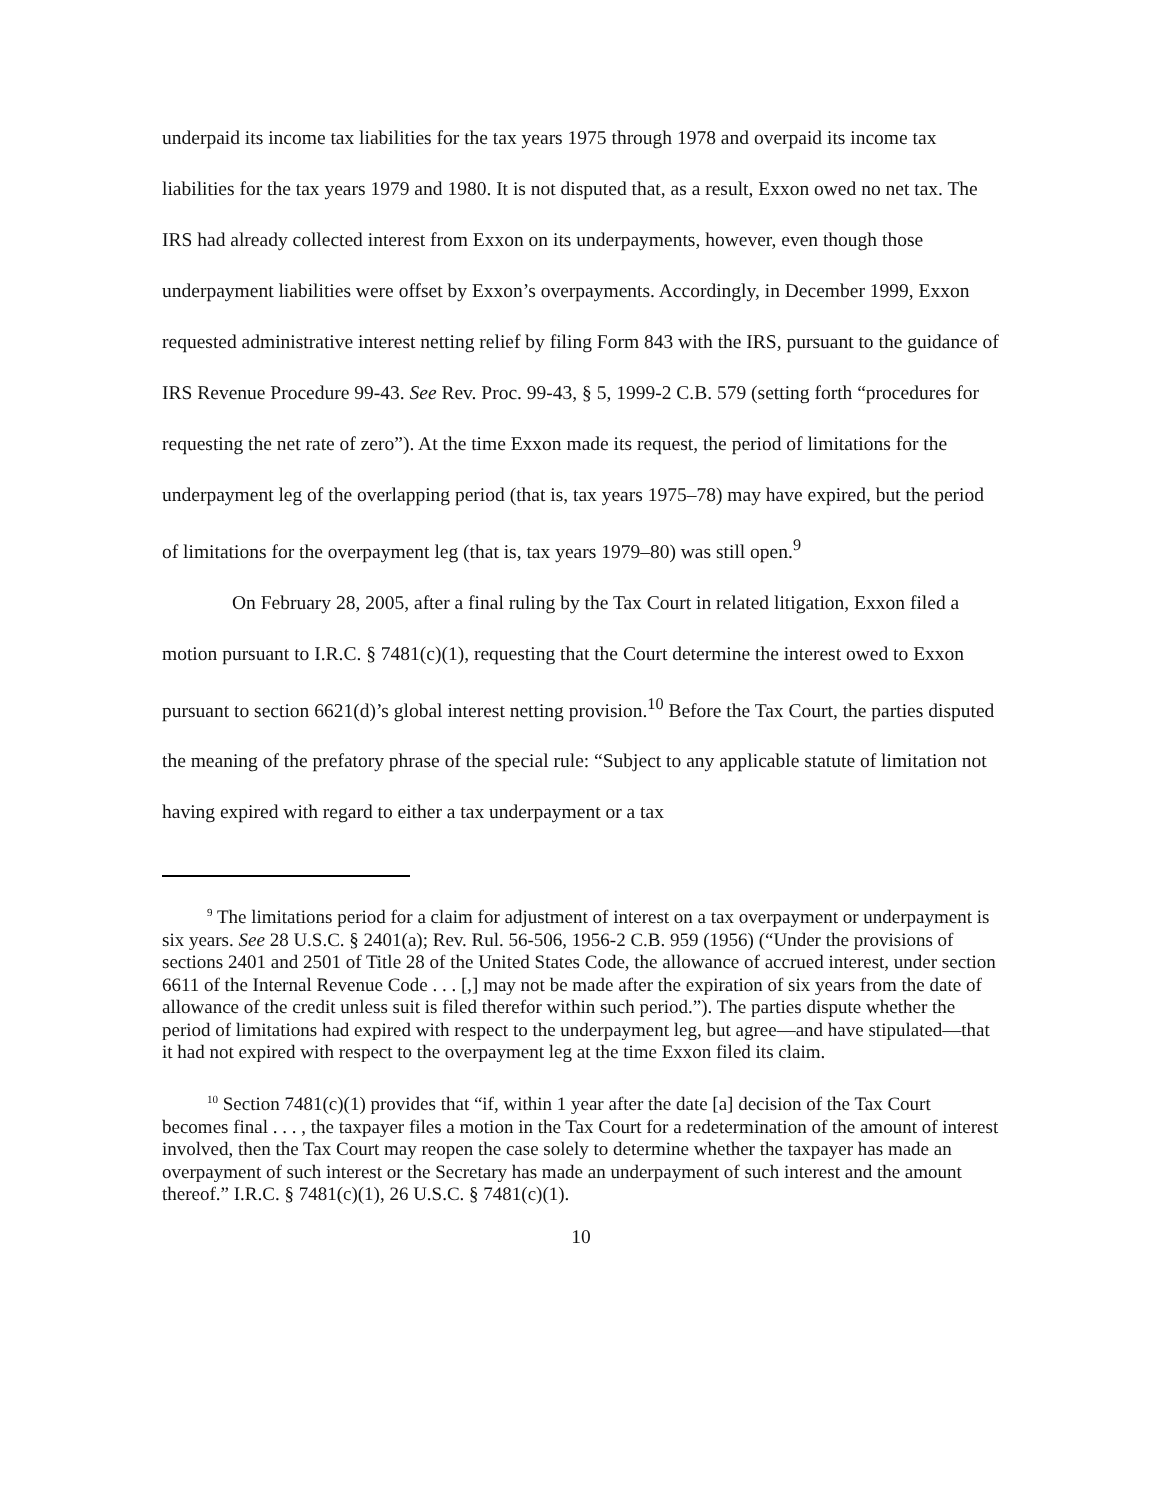underpaid its income tax liabilities for the tax years 1975 through 1978 and overpaid its income tax liabilities for the tax years 1979 and 1980. It is not disputed that, as a result, Exxon owed no net tax. The IRS had already collected interest from Exxon on its underpayments, however, even though those underpayment liabilities were offset by Exxon’s overpayments. Accordingly, in December 1999, Exxon requested administrative interest netting relief by filing Form 843 with the IRS, pursuant to the guidance of IRS Revenue Procedure 99-43. See Rev. Proc. 99-43, § 5, 1999-2 C.B. 579 (setting forth “procedures for requesting the net rate of zero”). At the time Exxon made its request, the period of limitations for the underpayment leg of the overlapping period (that is, tax years 1975–78) may have expired, but the period of limitations for the overpayment leg (that is, tax years 1979–80) was still open.<sup>9</sup>
On February 28, 2005, after a final ruling by the Tax Court in related litigation, Exxon filed a motion pursuant to I.R.C. § 7481(c)(1), requesting that the Court determine the interest owed to Exxon pursuant to section 6621(d)’s global interest netting provision.<sup>10</sup> Before the Tax Court, the parties disputed the meaning of the prefatory phrase of the special rule: “Subject to any applicable statute of limitation not having expired with regard to either a tax underpayment or a tax
<sup>9</sup> The limitations period for a claim for adjustment of interest on a tax overpayment or underpayment is six years. See 28 U.S.C. § 2401(a); Rev. Rul. 56-506, 1956-2 C.B. 959 (1956) (“Under the provisions of sections 2401 and 2501 of Title 28 of the United States Code, the allowance of accrued interest, under section 6611 of the Internal Revenue Code . . . [,] may not be made after the expiration of six years from the date of allowance of the credit unless suit is filed therefor within such period.”). The parties dispute whether the period of limitations had expired with respect to the underpayment leg, but agree—and have stipulated—that it had not expired with respect to the overpayment leg at the time Exxon filed its claim.
<sup>10</sup> Section 7481(c)(1) provides that “if, within 1 year after the date [a] decision of the Tax Court becomes final . . . , the taxpayer files a motion in the Tax Court for a redetermination of the amount of interest involved, then the Tax Court may reopen the case solely to determine whether the taxpayer has made an overpayment of such interest or the Secretary has made an underpayment of such interest and the amount thereof.” I.R.C. § 7481(c)(1), 26 U.S.C. § 7481(c)(1).
10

• _Request_:
Make a word-for-word copy of the records above, excluding all pictures.

• _Exercise answer_:
underpaid its income tax liabilities for the tax years 1975 through 1978 and overpaid its income tax liabilities for the tax years 1979 and 1980. It is not disputed that, as a result, Exxon owed no net tax. The IRS had already collected interest from Exxon on its underpayments, however, even though those underpayment liabilities were offset by Exxon’s overpayments. Accordingly, in December 1999, Exxon requested administrative interest netting relief by filing Form 843 with the IRS, pursuant to the guidance of IRS Revenue Procedure 99-43. See Rev. Proc. 99-43, § 5, 1999-2 C.B. 579 (setting forth “procedures for requesting the net rate of zero”). At the time Exxon made its request, the period of limitations for the underpayment leg of the overlapping period (that is, tax years 1975–78) may have expired, but the period of limitations for the overpayment leg (that is, tax years 1979–80) was still open.<sup>9</sup>
On February 28, 2005, after a final ruling by the Tax Court in related litigation, Exxon filed a motion pursuant to I.R.C. § 7481(c)(1), requesting that the Court determine the interest owed to Exxon pursuant to section 6621(d)’s global interest netting provision.<sup>10</sup> Before the Tax Court, the parties disputed the meaning of the prefatory phrase of the special rule: “Subject to any applicable statute of limitation not having expired with regard to either a tax underpayment or a tax
<sup>9</sup> The limitations period for a claim for adjustment of interest on a tax overpayment or underpayment is six years. See 28 U.S.C. § 2401(a); Rev. Rul. 56-506, 1956-2 C.B. 959 (1956) (“Under the provisions of sections 2401 and 2501 of Title 28 of the United States Code, the allowance of accrued interest, under section 6611 of the Internal Revenue Code . . . [,] may not be made after the expiration of six years from the date of allowance of the credit unless suit is filed therefor within such period.”). The parties dispute whether the period of limitations had expired with respect to the underpayment leg, but agree—and have stipulated—that it had not expired with respect to the overpayment leg at the time Exxon filed its claim.
<sup>10</sup> Section 7481(c)(1) provides that “if, within 1 year after the date [a] decision of the Tax Court becomes final . . . , the taxpayer files a motion in the Tax Court for a redetermination of the amount of interest involved, then the Tax Court may reopen the case solely to determine whether the taxpayer has made an overpayment of such interest or the Secretary has made an underpayment of such interest and the amount thereof.” I.R.C. § 7481(c)(1), 26 U.S.C. § 7481(c)(1).
10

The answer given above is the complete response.